'''

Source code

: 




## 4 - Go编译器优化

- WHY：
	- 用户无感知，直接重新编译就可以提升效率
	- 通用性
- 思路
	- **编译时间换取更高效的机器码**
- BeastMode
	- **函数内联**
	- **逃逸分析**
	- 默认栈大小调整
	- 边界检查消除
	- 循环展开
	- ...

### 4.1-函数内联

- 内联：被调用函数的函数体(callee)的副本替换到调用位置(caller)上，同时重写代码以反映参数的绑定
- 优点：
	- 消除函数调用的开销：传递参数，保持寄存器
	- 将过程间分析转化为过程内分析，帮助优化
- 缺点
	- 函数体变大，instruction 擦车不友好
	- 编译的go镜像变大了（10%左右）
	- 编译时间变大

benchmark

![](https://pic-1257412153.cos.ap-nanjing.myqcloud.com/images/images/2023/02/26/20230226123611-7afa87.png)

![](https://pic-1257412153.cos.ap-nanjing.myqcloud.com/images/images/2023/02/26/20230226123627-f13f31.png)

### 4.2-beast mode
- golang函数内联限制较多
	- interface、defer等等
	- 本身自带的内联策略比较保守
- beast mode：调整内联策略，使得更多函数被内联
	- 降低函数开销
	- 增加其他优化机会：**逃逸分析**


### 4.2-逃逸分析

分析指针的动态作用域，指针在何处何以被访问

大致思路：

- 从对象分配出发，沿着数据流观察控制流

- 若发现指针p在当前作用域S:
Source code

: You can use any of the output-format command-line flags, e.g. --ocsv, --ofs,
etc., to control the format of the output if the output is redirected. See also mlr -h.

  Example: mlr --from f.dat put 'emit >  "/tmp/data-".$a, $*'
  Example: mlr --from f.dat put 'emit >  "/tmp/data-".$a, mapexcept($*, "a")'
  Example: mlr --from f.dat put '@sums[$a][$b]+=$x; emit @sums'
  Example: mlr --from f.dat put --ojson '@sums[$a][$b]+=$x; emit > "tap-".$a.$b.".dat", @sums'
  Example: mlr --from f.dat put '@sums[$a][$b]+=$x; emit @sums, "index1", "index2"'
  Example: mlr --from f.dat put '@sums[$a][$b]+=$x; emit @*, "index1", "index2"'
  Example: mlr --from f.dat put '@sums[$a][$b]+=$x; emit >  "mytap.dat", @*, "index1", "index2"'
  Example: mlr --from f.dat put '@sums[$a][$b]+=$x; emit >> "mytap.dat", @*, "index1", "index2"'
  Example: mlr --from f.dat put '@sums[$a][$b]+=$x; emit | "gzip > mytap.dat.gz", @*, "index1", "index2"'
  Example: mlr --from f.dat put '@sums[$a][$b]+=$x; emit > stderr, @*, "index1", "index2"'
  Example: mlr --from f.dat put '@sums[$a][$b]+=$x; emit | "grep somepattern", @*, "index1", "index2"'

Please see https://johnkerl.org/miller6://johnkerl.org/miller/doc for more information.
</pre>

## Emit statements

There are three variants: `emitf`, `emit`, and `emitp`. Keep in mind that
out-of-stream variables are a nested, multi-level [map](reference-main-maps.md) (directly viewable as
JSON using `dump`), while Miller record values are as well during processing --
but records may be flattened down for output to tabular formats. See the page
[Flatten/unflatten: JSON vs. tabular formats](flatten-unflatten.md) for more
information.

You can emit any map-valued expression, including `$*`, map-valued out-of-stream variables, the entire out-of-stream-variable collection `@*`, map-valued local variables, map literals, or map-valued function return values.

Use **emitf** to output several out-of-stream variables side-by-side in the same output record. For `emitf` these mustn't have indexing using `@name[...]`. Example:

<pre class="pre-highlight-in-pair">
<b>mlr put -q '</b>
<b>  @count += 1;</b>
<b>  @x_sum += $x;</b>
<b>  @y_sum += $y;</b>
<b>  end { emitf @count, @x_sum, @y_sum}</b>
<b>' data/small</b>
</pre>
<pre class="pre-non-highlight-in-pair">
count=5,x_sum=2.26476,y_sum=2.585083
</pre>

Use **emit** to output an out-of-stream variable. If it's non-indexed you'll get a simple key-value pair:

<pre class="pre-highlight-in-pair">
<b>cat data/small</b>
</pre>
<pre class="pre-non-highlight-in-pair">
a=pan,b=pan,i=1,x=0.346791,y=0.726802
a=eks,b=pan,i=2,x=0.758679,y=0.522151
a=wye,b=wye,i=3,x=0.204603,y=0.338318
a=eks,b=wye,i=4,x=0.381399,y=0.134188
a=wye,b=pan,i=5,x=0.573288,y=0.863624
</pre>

'''

• **How to complete this task**: Work through the entries, filtering for the string "count", and copy each line that holds it.

• **Solution**:
<b>  @count += 1;</b>
<b>  end { emitf @count, @x_sum, @y_sum}</b>
count=5,x_sum=2.26476,y_sum=2.585083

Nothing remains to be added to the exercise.